Os filósofos são aqueles que – por um movimento radical de crítica à aparência material, magmática, do ser – “vêem” as essências interiores e espirituais, driblando aquilo que enxergamos e que nos toca, a aparência material que oculta e embaça a verdade do ser. Por isso, os filósofos deveriam ser também os governantes, segundo Platão, porque possuiriam a verdade da condição humana, ultrapassando a ditadura da aparência.

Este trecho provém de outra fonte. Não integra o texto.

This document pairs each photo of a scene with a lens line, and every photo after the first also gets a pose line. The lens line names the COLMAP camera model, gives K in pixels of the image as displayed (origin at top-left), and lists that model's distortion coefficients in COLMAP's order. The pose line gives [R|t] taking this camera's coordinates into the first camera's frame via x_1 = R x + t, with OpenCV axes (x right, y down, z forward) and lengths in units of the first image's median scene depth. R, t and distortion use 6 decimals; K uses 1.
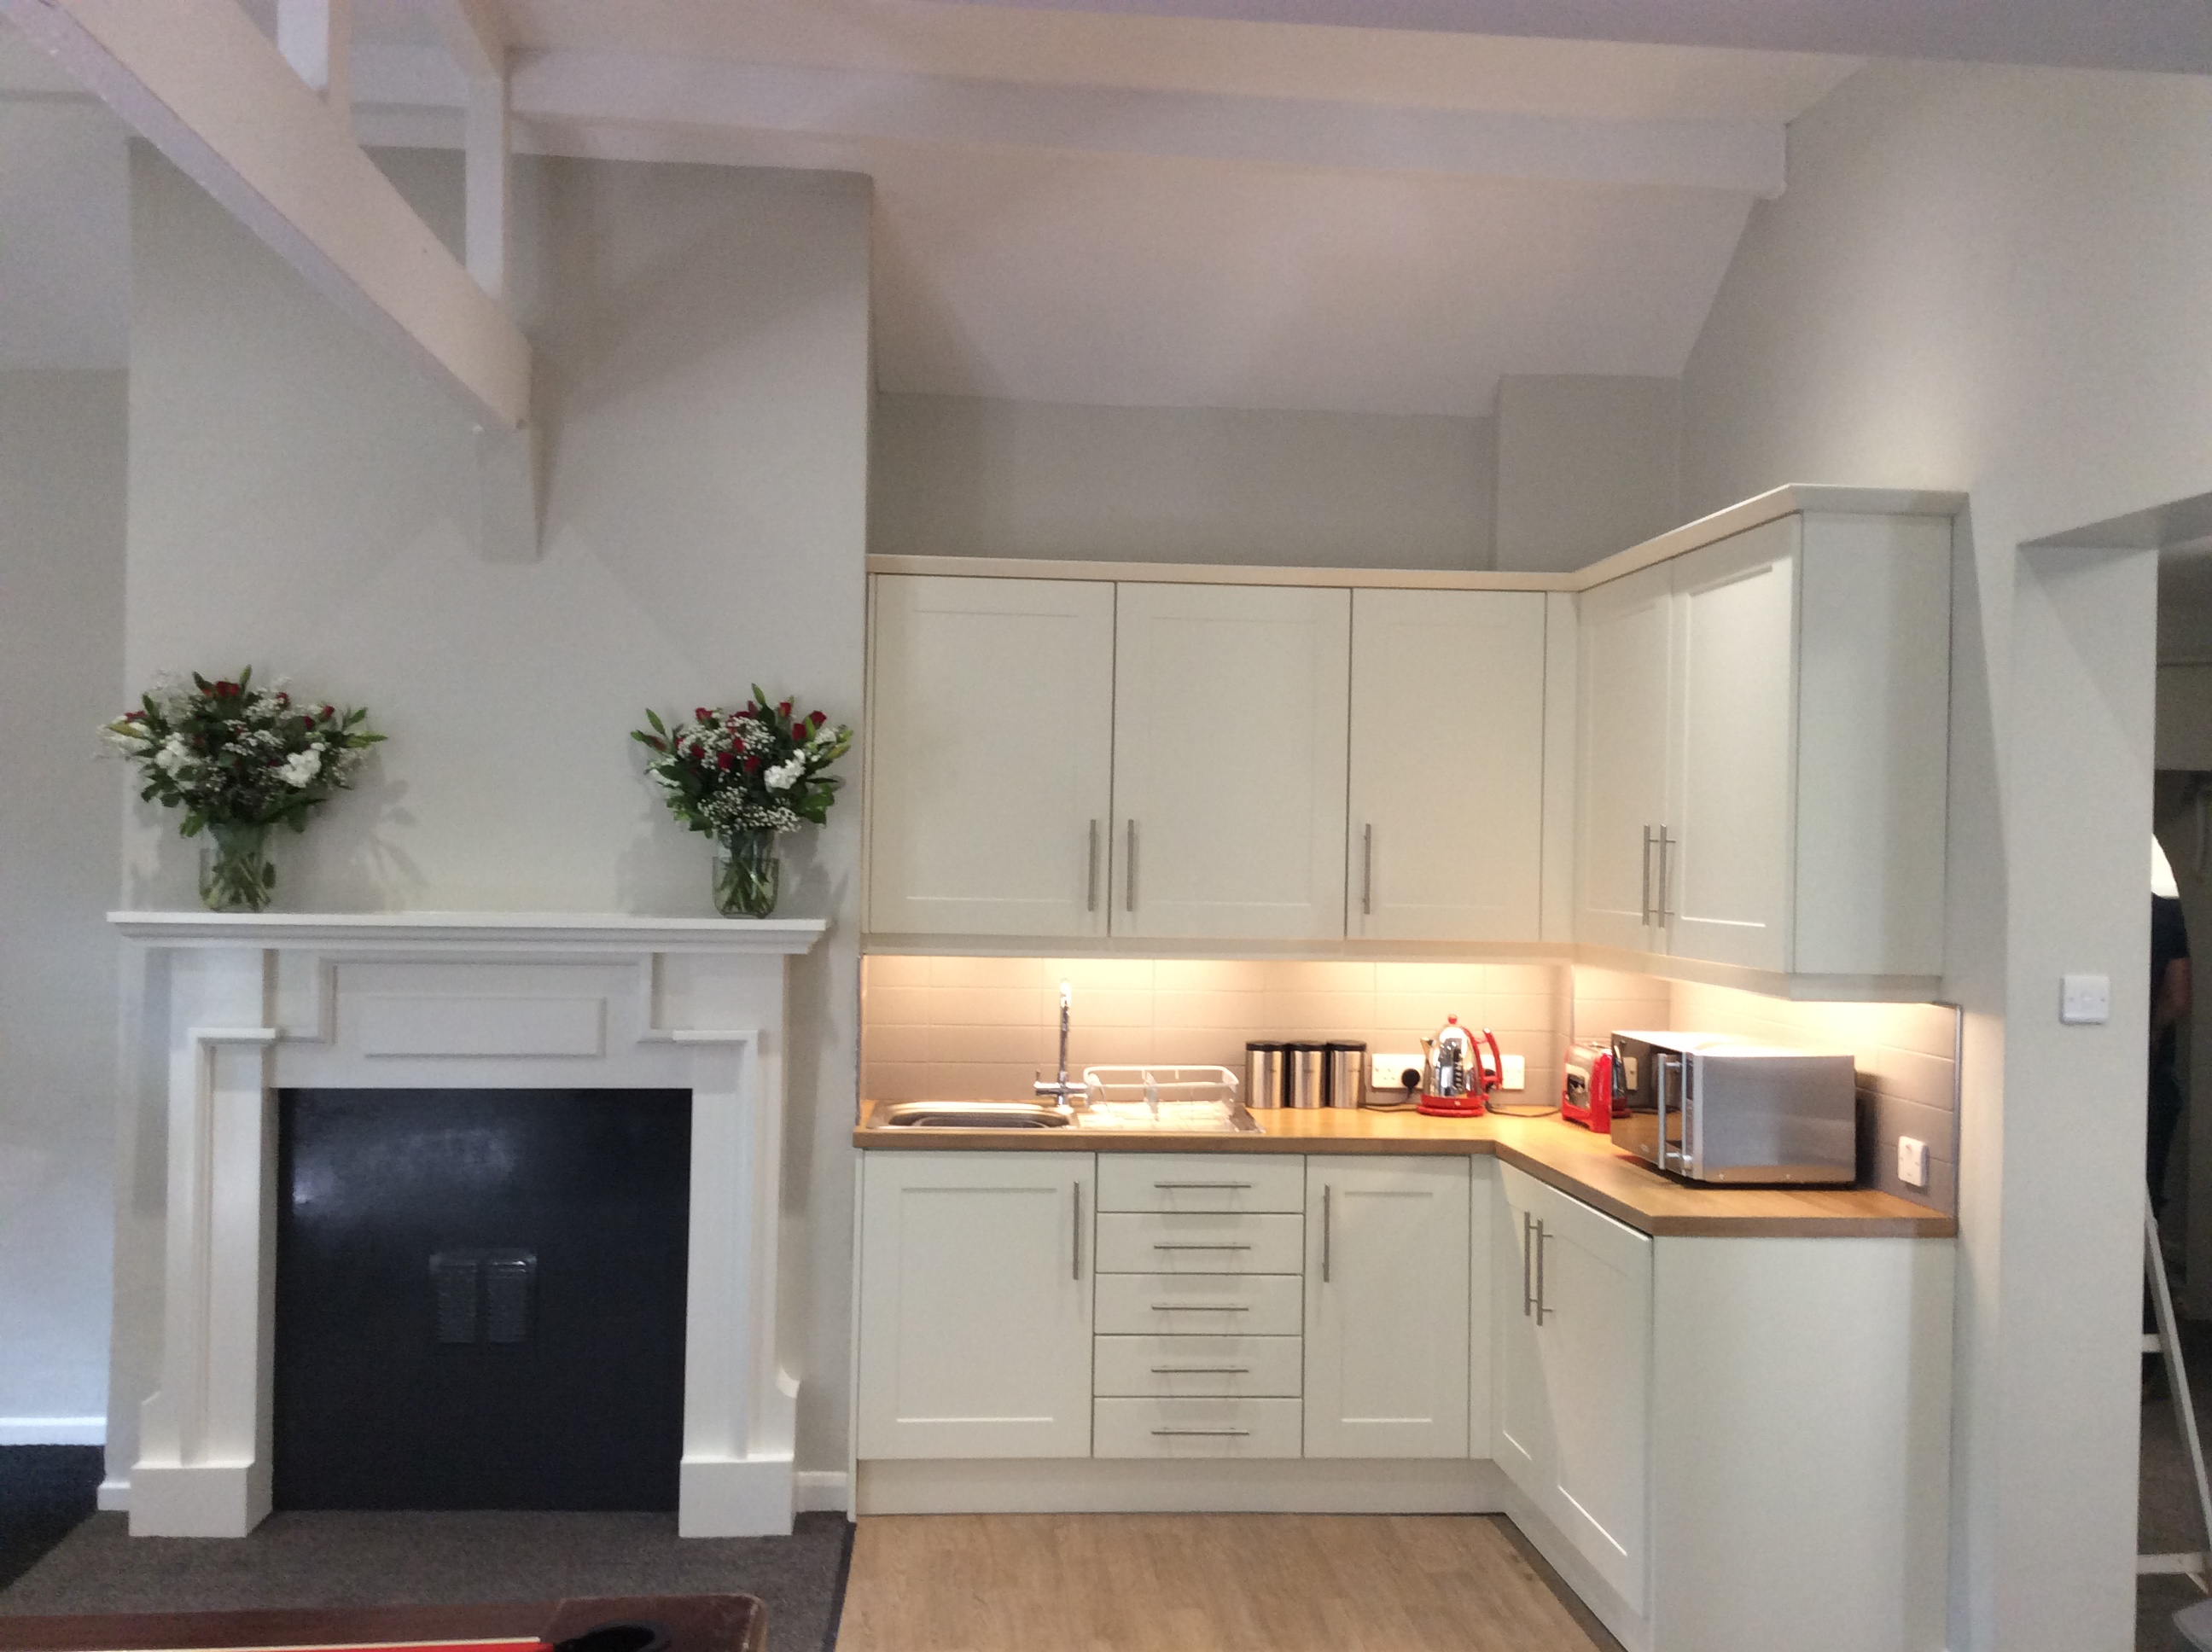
lens RADIAL K [[2047.6, 0, 1067.8], [0, 2047.6, 800.4], [0, 0, 1]] dist [0.127140, -0.270479]
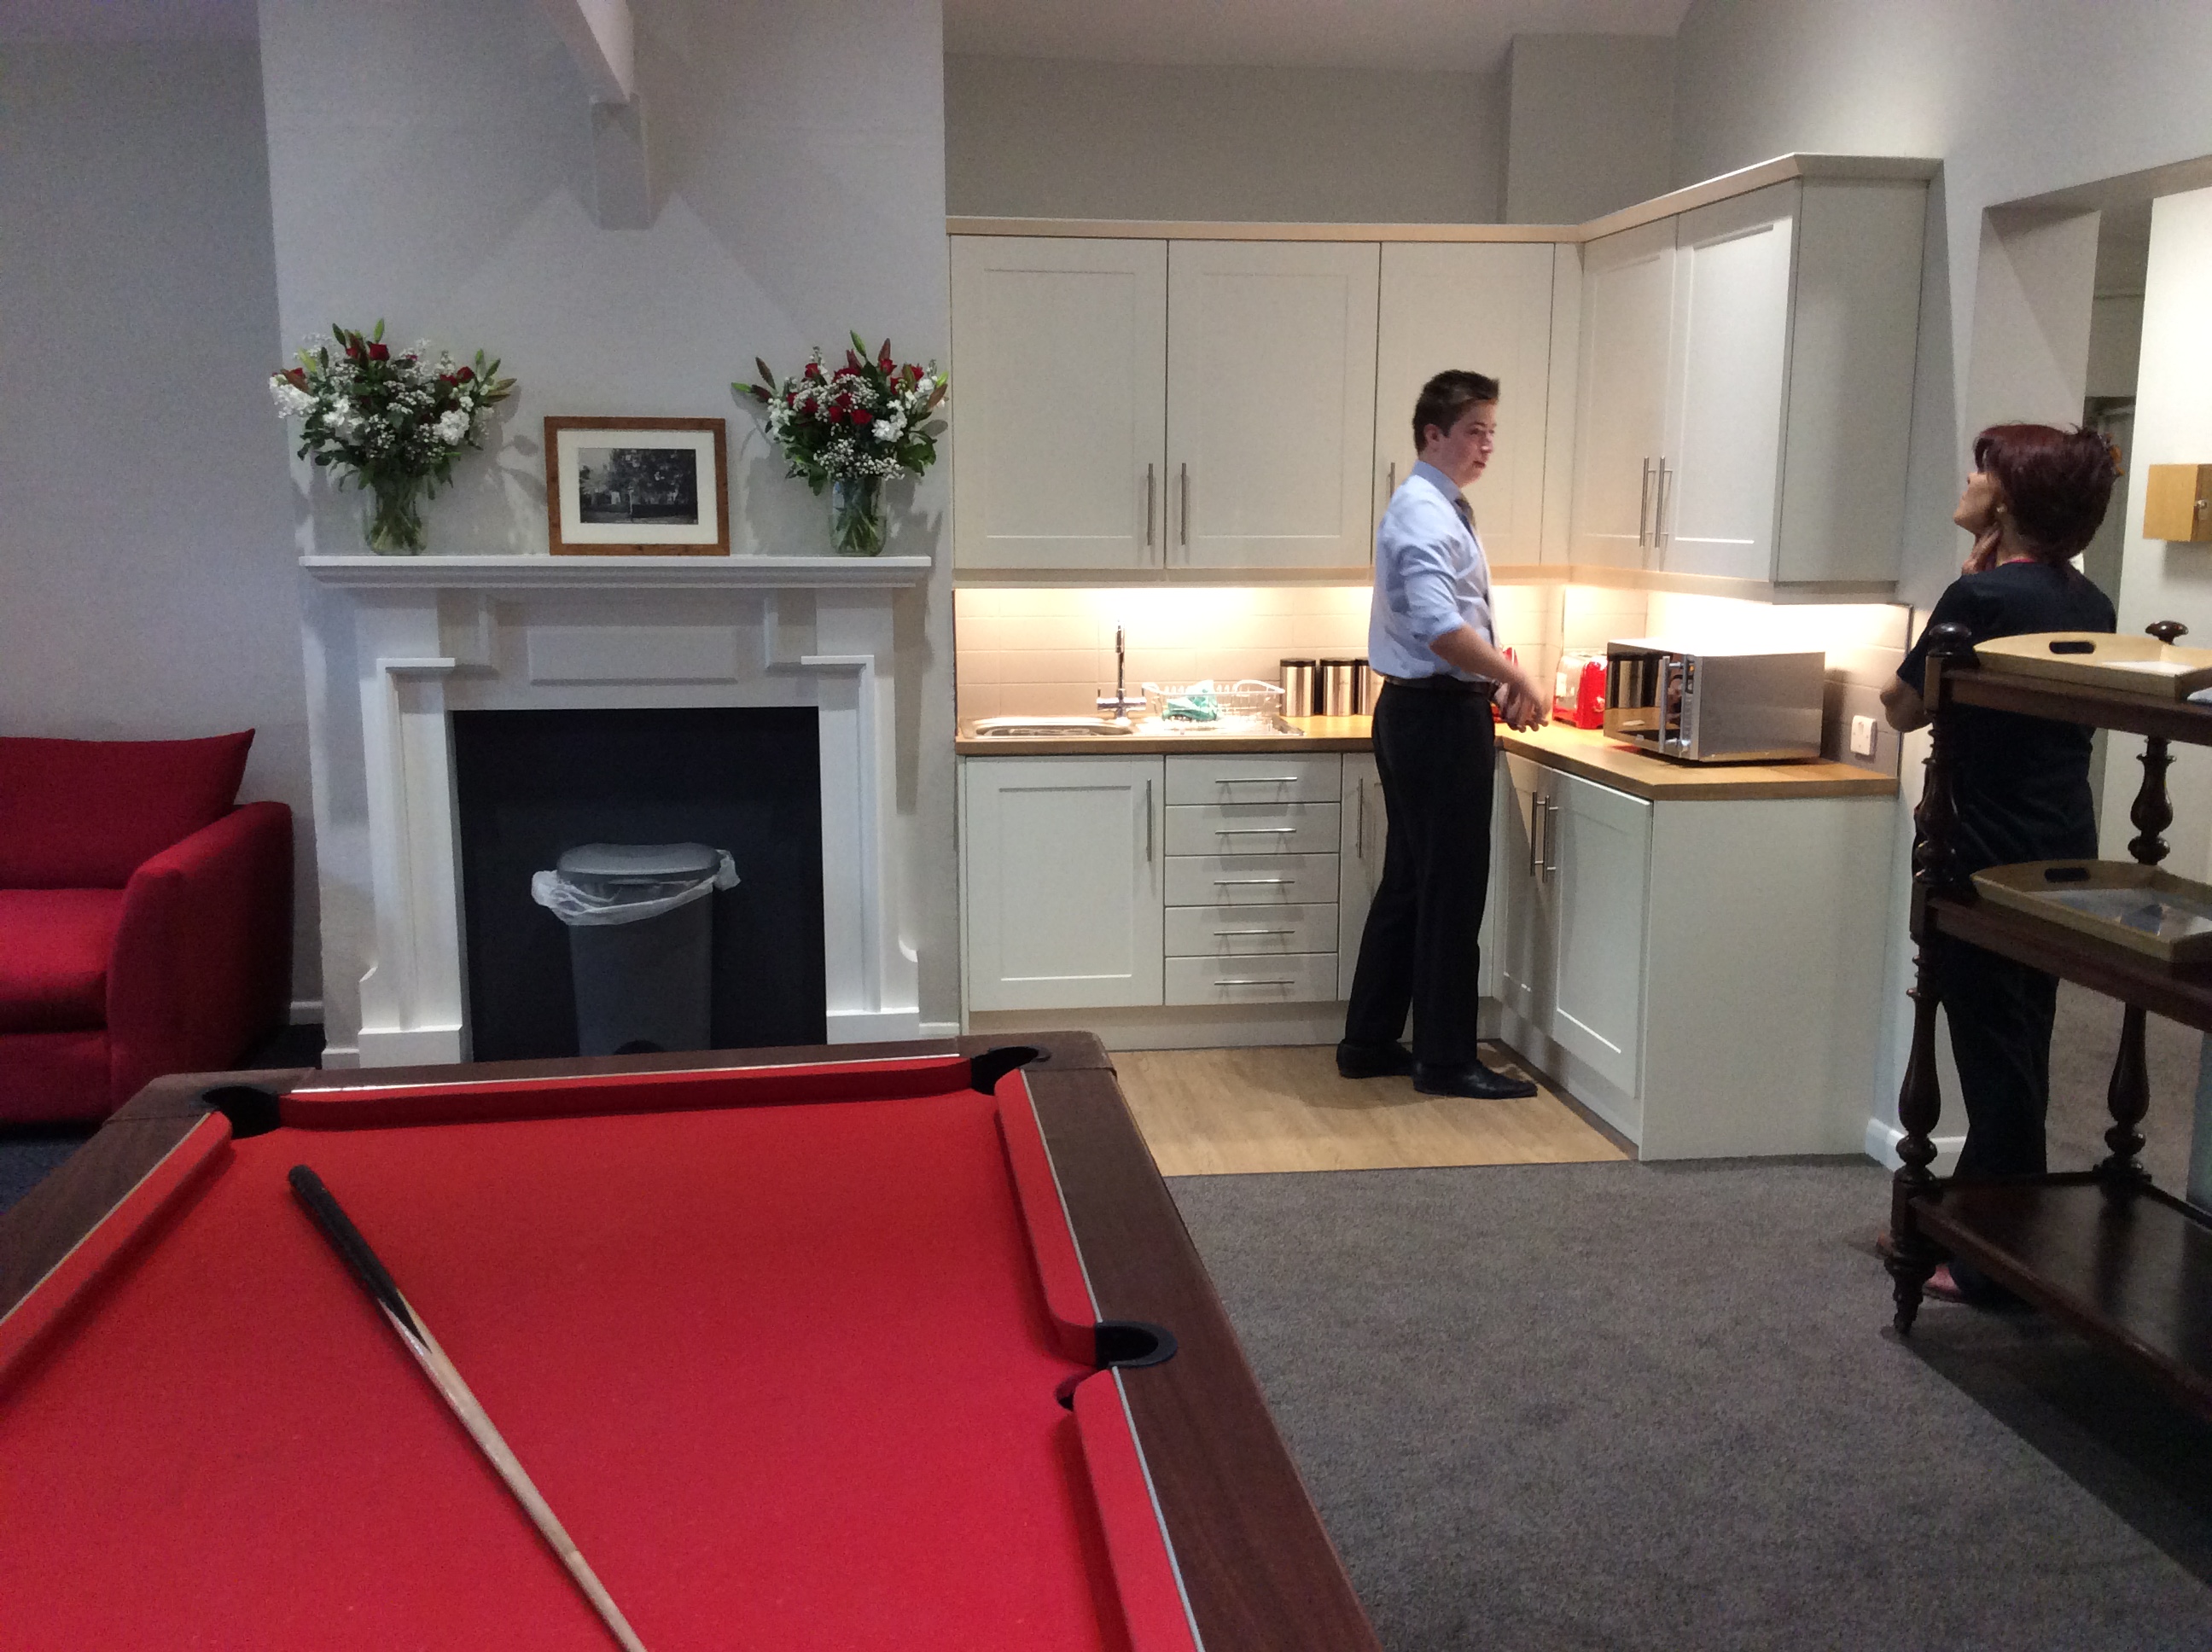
lens RADIAL K [[2046.6, 0, 1106.0], [0, 2046.6, 826.0], [0, 0, 1]] dist [0.060274, -0.007851]
pose [[0.998255, -0.024512, 0.053732, -0.085676], [0.013906, 0.981777, 0.189525, -0.009293], [-0.057398, -0.188447, 0.980405, -0.144989]]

Platão, pois, como filósofo desde o século IV A.C. continua nos estimulando a pensar os indivíduos, a sociedade, a república e os processos educacionais. Nos seus dias, compartilhava com Sócrates, seu mestre, denunciando a direção da educação dada pelos mais velhos à juventude grega. A geração dos adultos levaria os jovens à corrupção e à falência da ética, da decência, da cidadania. Por isso, insistia que o centro de tudo era a Aretê – misto de perfeição e arte de alcançar um fim – isso é, a qualidade que faz qualquer virtude, virtuosa.
REFERÊNCIAS:
Fundamentos de Filosofia: os caminhos do “Pensar” para quem quer transformação / Luiz Augusto Passos. — 1ª ed., 1ª reimp. — Brasília/DF: Confederação Nacional dos Trabalhadores em Educação, 2014.